***** INFORMATION *****

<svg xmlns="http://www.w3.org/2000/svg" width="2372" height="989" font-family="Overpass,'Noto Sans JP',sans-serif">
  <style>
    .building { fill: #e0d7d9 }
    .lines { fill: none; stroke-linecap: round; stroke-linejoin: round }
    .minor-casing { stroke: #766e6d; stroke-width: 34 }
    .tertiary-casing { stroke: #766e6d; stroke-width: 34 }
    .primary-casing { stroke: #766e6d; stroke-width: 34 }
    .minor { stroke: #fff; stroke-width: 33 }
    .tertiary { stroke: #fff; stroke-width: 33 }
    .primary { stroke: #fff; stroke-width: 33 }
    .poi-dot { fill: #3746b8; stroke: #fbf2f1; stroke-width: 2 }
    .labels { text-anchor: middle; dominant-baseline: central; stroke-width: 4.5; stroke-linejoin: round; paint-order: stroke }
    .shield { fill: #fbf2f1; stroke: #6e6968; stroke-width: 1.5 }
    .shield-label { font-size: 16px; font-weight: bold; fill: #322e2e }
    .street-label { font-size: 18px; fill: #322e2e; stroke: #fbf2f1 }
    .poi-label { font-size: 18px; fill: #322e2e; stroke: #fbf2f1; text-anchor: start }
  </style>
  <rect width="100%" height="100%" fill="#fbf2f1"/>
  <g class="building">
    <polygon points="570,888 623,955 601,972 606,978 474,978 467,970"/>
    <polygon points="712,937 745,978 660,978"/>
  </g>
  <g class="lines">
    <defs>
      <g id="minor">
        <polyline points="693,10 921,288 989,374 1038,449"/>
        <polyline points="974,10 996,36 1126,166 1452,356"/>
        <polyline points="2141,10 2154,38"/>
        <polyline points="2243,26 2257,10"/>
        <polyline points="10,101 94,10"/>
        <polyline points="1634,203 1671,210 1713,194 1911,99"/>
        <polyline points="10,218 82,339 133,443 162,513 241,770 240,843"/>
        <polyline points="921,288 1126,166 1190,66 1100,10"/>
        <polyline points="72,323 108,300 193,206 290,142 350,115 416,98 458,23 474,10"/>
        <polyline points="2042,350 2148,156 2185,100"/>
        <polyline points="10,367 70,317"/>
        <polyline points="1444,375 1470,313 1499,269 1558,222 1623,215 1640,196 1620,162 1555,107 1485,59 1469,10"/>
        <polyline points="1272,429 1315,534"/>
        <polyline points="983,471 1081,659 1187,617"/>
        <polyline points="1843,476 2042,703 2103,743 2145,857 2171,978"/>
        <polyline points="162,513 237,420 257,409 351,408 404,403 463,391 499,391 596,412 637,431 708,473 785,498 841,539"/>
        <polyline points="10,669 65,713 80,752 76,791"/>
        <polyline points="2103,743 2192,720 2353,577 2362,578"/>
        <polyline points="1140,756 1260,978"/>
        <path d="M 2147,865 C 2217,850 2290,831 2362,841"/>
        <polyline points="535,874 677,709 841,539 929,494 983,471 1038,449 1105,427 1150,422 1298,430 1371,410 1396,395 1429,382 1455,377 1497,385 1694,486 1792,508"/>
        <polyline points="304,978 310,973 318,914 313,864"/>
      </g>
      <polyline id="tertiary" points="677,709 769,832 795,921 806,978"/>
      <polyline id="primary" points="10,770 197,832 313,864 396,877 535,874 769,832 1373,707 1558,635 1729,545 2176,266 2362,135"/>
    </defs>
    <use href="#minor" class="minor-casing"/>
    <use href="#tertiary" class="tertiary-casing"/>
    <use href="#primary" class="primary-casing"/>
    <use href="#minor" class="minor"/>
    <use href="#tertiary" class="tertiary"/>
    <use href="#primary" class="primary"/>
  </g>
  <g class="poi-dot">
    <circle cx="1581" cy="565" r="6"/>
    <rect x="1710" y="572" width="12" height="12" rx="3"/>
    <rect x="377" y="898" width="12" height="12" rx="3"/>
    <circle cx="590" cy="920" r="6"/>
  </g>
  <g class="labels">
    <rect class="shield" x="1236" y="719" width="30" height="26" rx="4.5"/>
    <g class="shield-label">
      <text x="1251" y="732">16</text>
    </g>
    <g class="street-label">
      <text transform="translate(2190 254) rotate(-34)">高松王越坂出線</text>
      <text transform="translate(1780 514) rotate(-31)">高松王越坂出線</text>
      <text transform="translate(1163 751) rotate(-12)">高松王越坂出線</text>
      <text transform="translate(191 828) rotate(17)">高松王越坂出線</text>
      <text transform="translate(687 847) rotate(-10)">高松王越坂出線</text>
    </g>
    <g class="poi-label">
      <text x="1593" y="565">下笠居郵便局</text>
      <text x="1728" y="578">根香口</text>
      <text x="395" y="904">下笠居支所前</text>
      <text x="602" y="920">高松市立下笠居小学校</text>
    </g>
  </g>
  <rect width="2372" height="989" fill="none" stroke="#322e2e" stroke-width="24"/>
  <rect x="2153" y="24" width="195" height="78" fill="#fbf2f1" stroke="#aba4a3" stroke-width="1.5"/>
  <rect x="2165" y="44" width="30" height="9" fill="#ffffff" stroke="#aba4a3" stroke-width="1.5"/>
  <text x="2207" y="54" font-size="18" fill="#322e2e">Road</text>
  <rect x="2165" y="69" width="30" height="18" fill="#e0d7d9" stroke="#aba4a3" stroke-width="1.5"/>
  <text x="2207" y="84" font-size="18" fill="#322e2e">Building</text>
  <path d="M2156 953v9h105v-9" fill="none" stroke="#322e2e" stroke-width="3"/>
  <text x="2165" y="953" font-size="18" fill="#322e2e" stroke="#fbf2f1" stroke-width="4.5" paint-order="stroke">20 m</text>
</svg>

*****

WHAT YOU NEED TO DO:
Make an exact copy of every line in the data.

EXERCISE SOLUTION:
<svg xmlns="http://www.w3.org/2000/svg" width="2372" height="989" font-family="Overpass,'Noto Sans JP',sans-serif">
  <style>
    .building { fill: #e0d7d9 }
    .lines { fill: none; stroke-linecap: round; stroke-linejoin: round }
    .minor-casing { stroke: #766e6d; stroke-width: 34 }
    .tertiary-casing { stroke: #766e6d; stroke-width: 34 }
    .primary-casing { stroke: #766e6d; stroke-width: 34 }
    .minor { stroke: #fff; stroke-width: 33 }
    .tertiary { stroke: #fff; stroke-width: 33 }
    .primary { stroke: #fff; stroke-width: 33 }
    .poi-dot { fill: #3746b8; stroke: #fbf2f1; stroke-width: 2 }
    .labels { text-anchor: middle; dominant-baseline: central; stroke-width: 4.5; stroke-linejoin: round; paint-order: stroke }
    .shield { fill: #fbf2f1; stroke: #6e6968; stroke-width: 1.5 }
    .shield-label { font-size: 16px; font-weight: bold; fill: #322e2e }
    .street-label { font-size: 18px; fill: #322e2e; stroke: #fbf2f1 }
    .poi-label { font-size: 18px; fill: #322e2e; stroke: #fbf2f1; text-anchor: start }
  </style>
  <rect width="100%" height="100%" fill="#fbf2f1"/>
  <g class="building">
    <polygon points="570,888 623,955 601,972 606,978 474,978 467,970"/>
    <polygon points="712,937 745,978 660,978"/>
  </g>
  <g class="lines">
    <defs>
      <g id="minor">
        <polyline points="693,10 921,288 989,374 1038,449"/>
        <polyline points="974,10 996,36 1126,166 1452,356"/>
        <polyline points="2141,10 2154,38"/>
        <polyline points="2243,26 2257,10"/>
        <polyline points="10,101 94,10"/>
        <polyline points="1634,203 1671,210 1713,194 1911,99"/>
        <polyline points="10,218 82,339 133,443 162,513 241,770 240,843"/>
        <polyline points="921,288 1126,166 1190,66 1100,10"/>
        <polyline points="72,323 108,300 193,206 290,142 350,115 416,98 458,23 474,10"/>
        <polyline points="2042,350 2148,156 2185,100"/>
        <polyline points="10,367 70,317"/>
        <polyline points="1444,375 1470,313 1499,269 1558,222 1623,215 1640,196 1620,162 1555,107 1485,59 1469,10"/>
        <polyline points="1272,429 1315,534"/>
        <polyline points="983,471 1081,659 1187,617"/>
        <polyline points="1843,476 2042,703 2103,743 2145,857 2171,978"/>
        <polyline points="162,513 237,420 257,409 351,408 404,403 463,391 499,391 596,412 637,431 708,473 785,498 841,539"/>
        <polyline points="10,669 65,713 80,752 76,791"/>
        <polyline points="2103,743 2192,720 2353,577 2362,578"/>
        <polyline points="1140,756 1260,978"/>
        <path d="M 2147,865 C 2217,850 2290,831 2362,841"/>
        <polyline points="535,874 677,709 841,539 929,494 983,471 1038,449 1105,427 1150,422 1298,430 1371,410 1396,395 1429,382 1455,377 1497,385 1694,486 1792,508"/>
        <polyline points="304,978 310,973 318,914 313,864"/>
      </g>
      <polyline id="tertiary" points="677,709 769,832 795,921 806,978"/>
      <polyline id="primary" points="10,770 197,832 313,864 396,877 535,874 769,832 1373,707 1558,635 1729,545 2176,266 2362,135"/>
    </defs>
    <use href="#minor" class="minor-casing"/>
    <use href="#tertiary" class="tertiary-casing"/>
    <use href="#primary" class="primary-casing"/>
    <use href="#minor" class="minor"/>
    <use href="#tertiary" class="tertiary"/>
    <use href="#primary" class="primary"/>
  </g>
  <g class="poi-dot">
    <circle cx="1581" cy="565" r="6"/>
    <rect x="1710" y="572" width="12" height="12" rx="3"/>
    <rect x="377" y="898" width="12" height="12" rx="3"/>
    <circle cx="590" cy="920" r="6"/>
  </g>
  <g class="labels">
    <rect class="shield" x="1236" y="719" width="30" height="26" rx="4.5"/>
    <g class="shield-label">
      <text x="1251" y="732">16</text>
    </g>
    <g class="street-label">
      <text transform="translate(2190 254) rotate(-34)">高松王越坂出線</text>
      <text transform="translate(1780 514) rotate(-31)">高松王越坂出線</text>
      <text transform="translate(1163 751) rotate(-12)">高松王越坂出線</text>
      <text transform="translate(191 828) rotate(17)">高松王越坂出線</text>
      <text transform="translate(687 847) rotate(-10)">高松王越坂出線</text>
    </g>
    <g class="poi-label">
      <text x="1593" y="565">下笠居郵便局</text>
      <text x="1728" y="578">根香口</text>
      <text x="395" y="904">下笠居支所前</text>
      <text x="602" y="920">高松市立下笠居小学校</text>
    </g>
  </g>
  <rect width="2372" height="989" fill="none" stroke="#322e2e" stroke-width="24"/>
  <rect x="2153" y="24" width="195" height="78" fill="#fbf2f1" stroke="#aba4a3" stroke-width="1.5"/>
  <rect x="2165" y="44" width="30" height="9" fill="#ffffff" stroke="#aba4a3" stroke-width="1.5"/>
  <text x="2207" y="54" font-size="18" fill="#322e2e">Road</text>
  <rect x="2165" y="69" width="30" height="18" fill="#e0d7d9" stroke="#aba4a3" stroke-width="1.5"/>
  <text x="2207" y="84" font-size="18" fill="#322e2e">Building</text>
  <path d="M2156 953v9h105v-9" fill="none" stroke="#322e2e" stroke-width="3"/>
  <text x="2165" y="953" font-size="18" fill="#322e2e" stroke="#fbf2f1" stroke-width="4.5" paint-order="stroke">20 m</text>
</svg>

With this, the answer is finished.